# Exercise
Retype the lines between the lines holding "No. of Brokerage" and "Number of Margin", inclusive, exactly as they appear.

# Information shown

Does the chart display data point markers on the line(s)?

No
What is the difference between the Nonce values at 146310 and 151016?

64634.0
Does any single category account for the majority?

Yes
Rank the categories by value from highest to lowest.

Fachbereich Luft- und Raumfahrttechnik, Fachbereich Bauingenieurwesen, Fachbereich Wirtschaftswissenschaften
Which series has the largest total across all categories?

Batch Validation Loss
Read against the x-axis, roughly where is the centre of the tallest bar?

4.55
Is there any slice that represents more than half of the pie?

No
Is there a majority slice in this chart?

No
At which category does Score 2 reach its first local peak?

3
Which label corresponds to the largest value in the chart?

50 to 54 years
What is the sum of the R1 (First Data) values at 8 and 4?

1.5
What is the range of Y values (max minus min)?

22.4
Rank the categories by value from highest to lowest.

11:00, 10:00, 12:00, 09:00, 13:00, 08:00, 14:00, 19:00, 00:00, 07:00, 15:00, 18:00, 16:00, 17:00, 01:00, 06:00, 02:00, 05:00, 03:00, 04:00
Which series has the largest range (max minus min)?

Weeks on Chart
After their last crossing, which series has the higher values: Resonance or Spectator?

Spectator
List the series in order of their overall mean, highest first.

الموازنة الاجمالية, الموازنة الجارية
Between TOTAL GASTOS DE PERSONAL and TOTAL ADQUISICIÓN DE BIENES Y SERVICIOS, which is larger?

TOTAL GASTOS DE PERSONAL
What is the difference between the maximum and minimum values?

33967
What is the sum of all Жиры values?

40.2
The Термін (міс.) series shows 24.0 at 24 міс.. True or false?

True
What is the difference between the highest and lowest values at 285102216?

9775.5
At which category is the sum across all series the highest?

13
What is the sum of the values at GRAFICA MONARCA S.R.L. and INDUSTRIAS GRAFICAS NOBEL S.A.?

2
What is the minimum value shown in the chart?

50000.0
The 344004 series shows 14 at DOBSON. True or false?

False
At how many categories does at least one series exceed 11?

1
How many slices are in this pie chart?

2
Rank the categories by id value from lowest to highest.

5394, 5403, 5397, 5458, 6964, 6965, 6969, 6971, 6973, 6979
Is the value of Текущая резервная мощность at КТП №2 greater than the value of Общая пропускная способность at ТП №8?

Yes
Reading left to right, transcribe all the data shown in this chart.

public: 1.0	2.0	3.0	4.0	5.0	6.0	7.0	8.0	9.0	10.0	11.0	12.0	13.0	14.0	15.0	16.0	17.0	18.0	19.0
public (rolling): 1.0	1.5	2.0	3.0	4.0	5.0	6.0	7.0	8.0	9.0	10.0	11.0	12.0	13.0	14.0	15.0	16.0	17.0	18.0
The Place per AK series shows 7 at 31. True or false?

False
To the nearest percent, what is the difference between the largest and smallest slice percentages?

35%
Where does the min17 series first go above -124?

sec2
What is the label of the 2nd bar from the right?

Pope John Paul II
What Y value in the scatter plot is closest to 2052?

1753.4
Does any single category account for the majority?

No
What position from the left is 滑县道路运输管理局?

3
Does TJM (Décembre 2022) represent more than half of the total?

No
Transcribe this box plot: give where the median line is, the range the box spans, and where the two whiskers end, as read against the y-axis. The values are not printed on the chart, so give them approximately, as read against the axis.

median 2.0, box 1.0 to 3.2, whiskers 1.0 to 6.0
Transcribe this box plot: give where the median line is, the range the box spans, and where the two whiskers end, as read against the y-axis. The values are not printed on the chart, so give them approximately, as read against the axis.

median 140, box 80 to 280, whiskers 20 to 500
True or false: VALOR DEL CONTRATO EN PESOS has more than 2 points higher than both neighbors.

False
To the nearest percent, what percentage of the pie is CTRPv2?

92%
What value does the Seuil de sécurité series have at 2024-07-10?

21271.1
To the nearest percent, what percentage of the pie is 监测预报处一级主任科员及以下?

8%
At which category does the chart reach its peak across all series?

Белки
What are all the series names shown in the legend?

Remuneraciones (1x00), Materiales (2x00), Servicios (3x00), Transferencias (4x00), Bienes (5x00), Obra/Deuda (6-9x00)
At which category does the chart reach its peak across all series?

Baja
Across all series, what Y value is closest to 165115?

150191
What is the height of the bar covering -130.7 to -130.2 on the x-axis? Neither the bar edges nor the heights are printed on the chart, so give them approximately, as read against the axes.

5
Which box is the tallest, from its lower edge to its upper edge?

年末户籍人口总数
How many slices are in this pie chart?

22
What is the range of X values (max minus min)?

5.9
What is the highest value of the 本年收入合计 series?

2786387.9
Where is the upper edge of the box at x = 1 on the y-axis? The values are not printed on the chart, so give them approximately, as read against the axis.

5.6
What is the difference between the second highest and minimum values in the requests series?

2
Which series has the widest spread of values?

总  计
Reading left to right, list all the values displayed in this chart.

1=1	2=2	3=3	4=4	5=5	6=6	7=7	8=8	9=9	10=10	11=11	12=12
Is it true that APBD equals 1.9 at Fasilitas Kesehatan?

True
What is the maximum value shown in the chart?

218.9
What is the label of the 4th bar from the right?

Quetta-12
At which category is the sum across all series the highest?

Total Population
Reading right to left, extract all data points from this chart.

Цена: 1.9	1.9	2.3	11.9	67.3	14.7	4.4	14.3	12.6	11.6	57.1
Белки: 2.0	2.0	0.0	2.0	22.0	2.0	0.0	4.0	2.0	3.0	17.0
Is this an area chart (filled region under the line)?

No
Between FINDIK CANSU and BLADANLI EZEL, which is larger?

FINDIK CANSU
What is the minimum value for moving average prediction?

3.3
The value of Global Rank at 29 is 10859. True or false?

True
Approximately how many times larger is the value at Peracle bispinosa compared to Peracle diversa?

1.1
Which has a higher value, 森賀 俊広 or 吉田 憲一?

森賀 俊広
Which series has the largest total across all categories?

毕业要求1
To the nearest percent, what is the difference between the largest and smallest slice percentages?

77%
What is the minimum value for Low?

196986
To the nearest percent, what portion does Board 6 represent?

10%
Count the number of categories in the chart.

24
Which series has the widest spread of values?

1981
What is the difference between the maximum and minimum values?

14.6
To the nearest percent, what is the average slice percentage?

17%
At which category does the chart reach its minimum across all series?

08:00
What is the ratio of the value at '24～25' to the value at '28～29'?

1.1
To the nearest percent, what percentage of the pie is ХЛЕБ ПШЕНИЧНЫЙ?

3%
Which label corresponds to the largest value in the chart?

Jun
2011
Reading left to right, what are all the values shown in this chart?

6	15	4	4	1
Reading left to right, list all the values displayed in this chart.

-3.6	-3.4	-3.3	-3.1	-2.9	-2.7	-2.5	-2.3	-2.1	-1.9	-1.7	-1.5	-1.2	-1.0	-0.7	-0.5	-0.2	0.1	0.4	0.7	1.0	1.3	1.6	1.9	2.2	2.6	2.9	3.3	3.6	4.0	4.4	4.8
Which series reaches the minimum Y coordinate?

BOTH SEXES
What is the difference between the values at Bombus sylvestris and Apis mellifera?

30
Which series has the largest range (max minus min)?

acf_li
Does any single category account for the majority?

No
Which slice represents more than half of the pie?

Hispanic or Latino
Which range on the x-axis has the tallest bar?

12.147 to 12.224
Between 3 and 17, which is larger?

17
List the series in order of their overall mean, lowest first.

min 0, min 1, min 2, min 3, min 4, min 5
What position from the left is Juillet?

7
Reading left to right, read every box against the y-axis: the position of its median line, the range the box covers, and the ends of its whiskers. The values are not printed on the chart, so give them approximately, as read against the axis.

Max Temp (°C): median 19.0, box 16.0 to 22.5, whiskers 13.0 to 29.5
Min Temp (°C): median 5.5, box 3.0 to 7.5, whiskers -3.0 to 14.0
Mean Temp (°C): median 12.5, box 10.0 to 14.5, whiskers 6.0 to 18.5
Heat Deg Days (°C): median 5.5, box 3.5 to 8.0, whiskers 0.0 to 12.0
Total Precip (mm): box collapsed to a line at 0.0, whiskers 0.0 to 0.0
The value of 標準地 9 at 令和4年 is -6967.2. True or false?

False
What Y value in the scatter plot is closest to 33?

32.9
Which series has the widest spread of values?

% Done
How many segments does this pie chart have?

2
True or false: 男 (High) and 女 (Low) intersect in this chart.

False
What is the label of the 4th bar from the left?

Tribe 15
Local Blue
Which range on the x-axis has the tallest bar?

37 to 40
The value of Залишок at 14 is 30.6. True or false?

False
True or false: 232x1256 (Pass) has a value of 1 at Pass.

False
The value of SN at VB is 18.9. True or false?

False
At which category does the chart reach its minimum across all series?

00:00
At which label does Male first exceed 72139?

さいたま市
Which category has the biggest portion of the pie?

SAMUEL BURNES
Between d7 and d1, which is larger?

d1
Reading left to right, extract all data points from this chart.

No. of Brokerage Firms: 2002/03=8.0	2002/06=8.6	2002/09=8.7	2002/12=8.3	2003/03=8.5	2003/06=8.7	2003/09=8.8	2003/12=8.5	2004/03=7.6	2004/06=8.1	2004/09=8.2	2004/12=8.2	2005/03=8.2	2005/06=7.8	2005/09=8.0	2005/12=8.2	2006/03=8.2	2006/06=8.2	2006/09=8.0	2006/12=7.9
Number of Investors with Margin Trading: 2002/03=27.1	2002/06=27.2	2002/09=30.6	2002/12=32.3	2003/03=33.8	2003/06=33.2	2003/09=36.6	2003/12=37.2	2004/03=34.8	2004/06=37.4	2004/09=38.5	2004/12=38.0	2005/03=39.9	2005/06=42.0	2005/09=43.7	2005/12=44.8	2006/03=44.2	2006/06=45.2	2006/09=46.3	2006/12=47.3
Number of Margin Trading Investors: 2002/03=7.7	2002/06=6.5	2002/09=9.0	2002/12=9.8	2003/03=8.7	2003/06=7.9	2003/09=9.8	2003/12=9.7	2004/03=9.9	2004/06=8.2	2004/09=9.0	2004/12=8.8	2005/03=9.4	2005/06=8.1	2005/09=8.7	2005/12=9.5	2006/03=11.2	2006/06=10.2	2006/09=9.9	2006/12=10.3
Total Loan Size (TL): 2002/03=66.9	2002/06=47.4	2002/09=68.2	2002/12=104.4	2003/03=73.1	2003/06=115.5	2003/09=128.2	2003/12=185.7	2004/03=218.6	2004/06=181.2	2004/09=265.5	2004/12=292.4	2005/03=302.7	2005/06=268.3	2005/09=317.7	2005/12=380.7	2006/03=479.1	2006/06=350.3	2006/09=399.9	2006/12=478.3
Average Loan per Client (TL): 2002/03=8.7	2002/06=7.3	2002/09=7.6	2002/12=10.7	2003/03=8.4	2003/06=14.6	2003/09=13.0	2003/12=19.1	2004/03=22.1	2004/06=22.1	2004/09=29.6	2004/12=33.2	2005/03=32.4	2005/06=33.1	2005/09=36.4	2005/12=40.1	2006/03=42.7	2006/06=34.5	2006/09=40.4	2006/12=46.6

# Response to this exercise
No. of Brokerage Firms: 2002/03=8.0	2002/06=8.6	2002/09=8.7	2002/12=8.3	2003/03=8.5	2003/06=8.7	2003/09=8.8	2003/12=8.5	2004/03=7.6	2004/06=8.1	2004/09=8.2	2004/12=8.2	2005/03=8.2	2005/06=7.8	2005/09=8.0	2005/12=8.2	2006/03=8.2	2006/06=8.2	2006/09=8.0	2006/12=7.9
Number of Investors with Margin Trading: 2002/03=27.1	2002/06=27.2	2002/09=30.6	2002/12=32.3	2003/03=33.8	2003/06=33.2	2003/09=36.6	2003/12=37.2	2004/03=34.8	2004/06=37.4	2004/09=38.5	2004/12=38.0	2005/03=39.9	2005/06=42.0	2005/09=43.7	2005/12=44.8	2006/03=44.2	2006/06=45.2	2006/09=46.3	2006/12=47.3
Number of Margin Trading Investors: 2002/03=7.7	2002/06=6.5	2002/09=9.0	2002/12=9.8	2003/03=8.7	2003/06=7.9	2003/09=9.8	2003/12=9.7	2004/03=9.9	2004/06=8.2	2004/09=9.0	2004/12=8.8	2005/03=9.4	2005/06=8.1	2005/09=8.7	2005/12=9.5	2006/03=11.2	2006/06=10.2	2006/09=9.9	2006/12=10.3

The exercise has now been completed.